Stick with ethanol tax credit, Grassley says
Senator Chuck Grassley (R-IA) said Tuesday that he doesn't support a proposal to shift federal support for ethanol from a tax credit to building ethanol pipelines, blender pumps and more flexible fuel vehicles.
That idea was offered last week as a way to generate more support in Congress for the ethanol industry but Grassley, the top Republican on the Senate Finance Committee, said it's important for all farm and ethanol groups to stick to lobbying for maintaining a 45 cent-a-gallon tax credit for the fuel. The credit runs out at the end of the year.
Already, Grassley said, the tax credit "is once again being attacked by groups that have no viable alternative to big oil." As an example, he mentioned a press conference held Monday to call for an end to the tax credit. The opponents of the tax credit who want the credit killed are the American Meat Institute, Environmental Working Group, Grocery Manufacturers of America, Natural Resources Defense Council and Taxpayers for Common Sense.
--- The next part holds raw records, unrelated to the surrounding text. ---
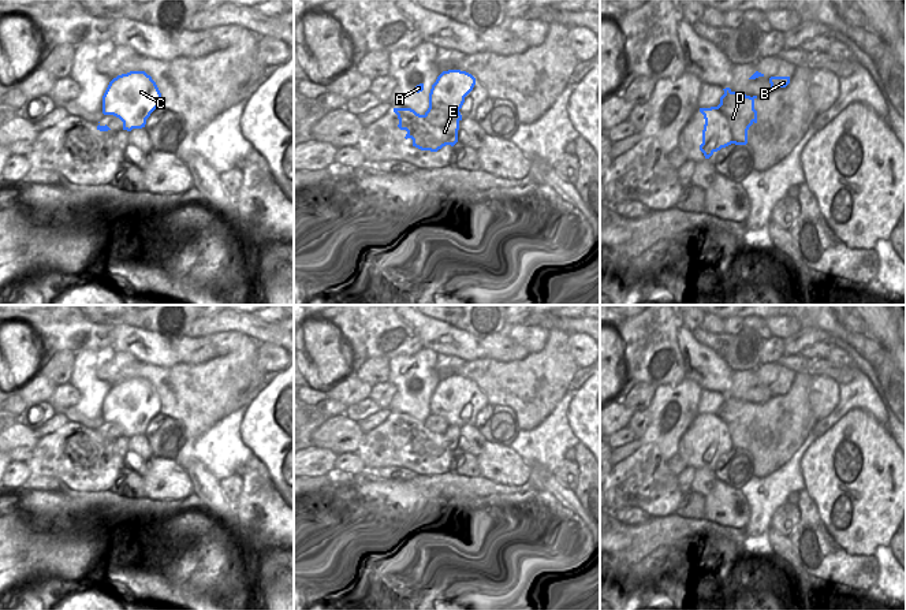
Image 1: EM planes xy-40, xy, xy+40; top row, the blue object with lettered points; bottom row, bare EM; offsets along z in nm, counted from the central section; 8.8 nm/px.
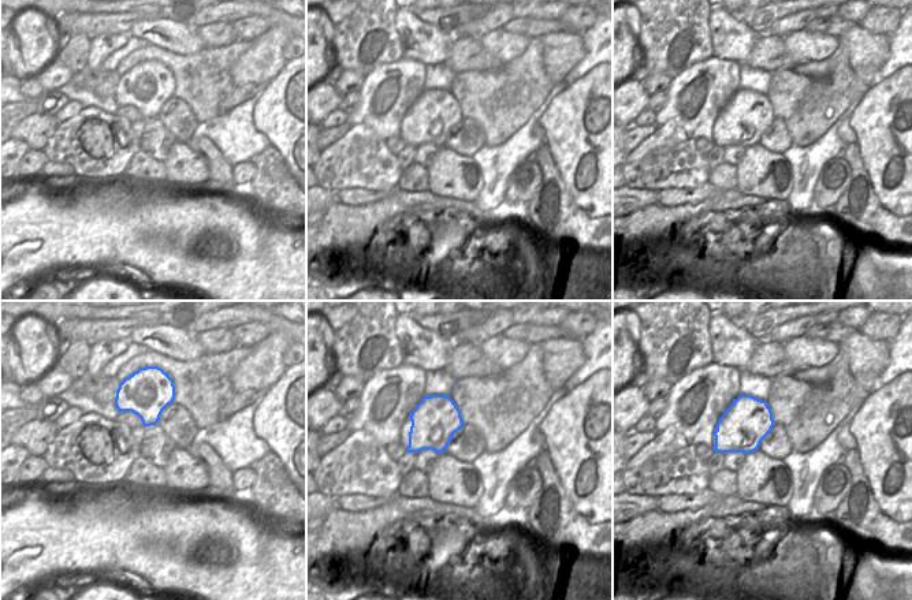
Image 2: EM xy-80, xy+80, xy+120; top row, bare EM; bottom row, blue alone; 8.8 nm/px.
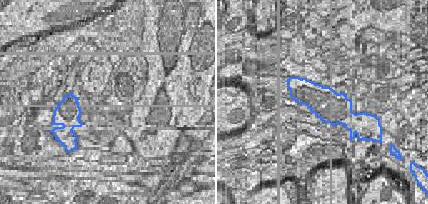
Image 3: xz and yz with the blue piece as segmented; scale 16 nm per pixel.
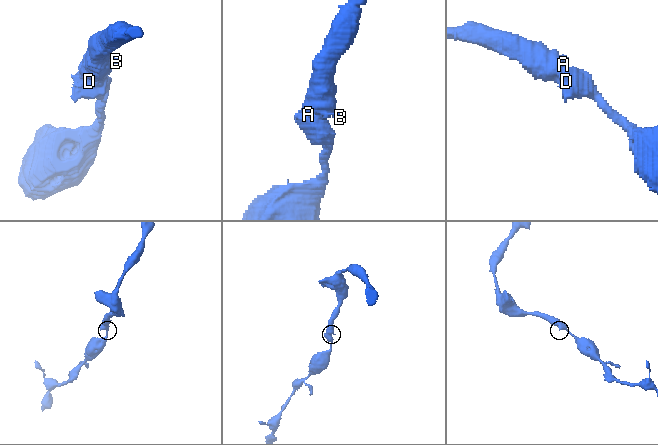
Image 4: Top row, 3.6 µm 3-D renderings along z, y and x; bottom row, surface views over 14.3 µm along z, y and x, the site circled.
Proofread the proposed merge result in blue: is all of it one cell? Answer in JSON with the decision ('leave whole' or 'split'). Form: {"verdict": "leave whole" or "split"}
{"verdict": "leave whole"}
Those groups don't support Growth Energy's proposal either, but cited it as an example of the ethanol industry recognizing that the tax credit is in trouble.
Grassley said that over the long term there's nothing wrong with Growth Energy's ideas, but that Congress has only six months left to renew the tax credit and that's what groups need to focus on now.
"Divided, we will fall. United, we will stand, as we have for 30 years," he said.
Other ethanol groups, including the Renewable Fuels Association and the American Coalition for Ethanol, favor trying to extend the tax credit for up to five years. So do two farm groups, the National Corn Growers Association and American Farm Bureau Federation.